Intelligent control of diving system of an underwater vehicle

Abstract

The design of a depth control of an underwater vehicle is described in this thesis. A mathematical model of an underwater vehicle namely, Deep Submergence Rescue Vehicle (DSRV) is developed. Four types of controllers are designed which include PD, Pole Placement, Conventional Fuzzy Logic (CFLC), and Single Input Fuzzy Logic (SIFLC). The CFLC gives satisfactory results. However, the design is complex because there are a large numbers of rules and parameters that need to be tuned. To overcome the problem an alternative to CFLC known as SIFLC is proposed in this thesis. The controller is based on Signed Distance method, which reduces the numbers of rules and tuning parameters without compromising its performance. In effect it reduces the system to a SISO model which results in simple tuning. Faster computation is also expected because the controller can be constructed using a look-up table.
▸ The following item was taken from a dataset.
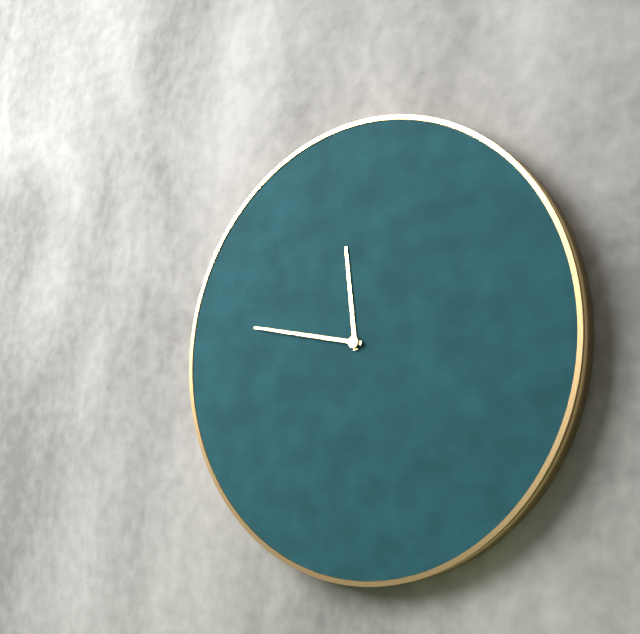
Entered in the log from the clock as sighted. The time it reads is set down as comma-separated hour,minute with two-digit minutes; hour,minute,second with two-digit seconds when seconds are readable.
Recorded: 11,47
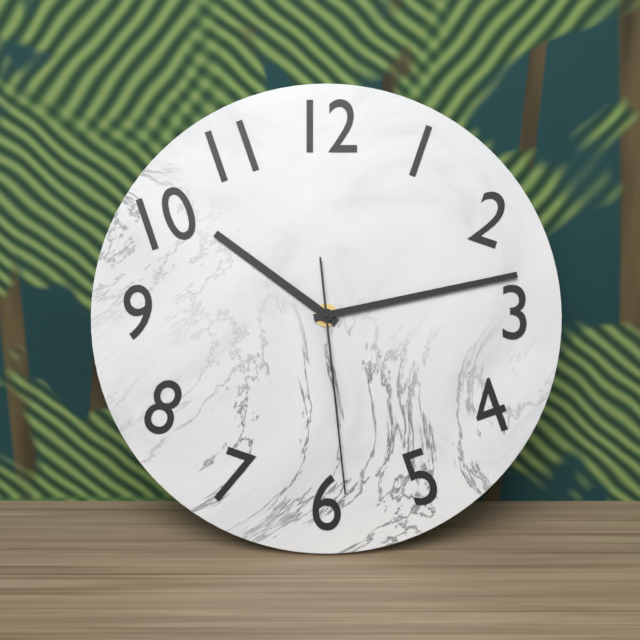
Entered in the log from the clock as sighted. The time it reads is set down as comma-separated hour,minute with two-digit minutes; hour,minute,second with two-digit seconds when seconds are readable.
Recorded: 10,13,29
All of the four controllers are designed based on overshoot, settling time, and steady state error specification criteria. Based on these criteria, a comparison study is performed to show the effectiveness of the designed controllers. All of the four controllers other than PD controller are found to give satisfactory results. The proposed SIFLC exactly resembles the CFLC in transient and steady state response which shows the effectiveness of the designed controller.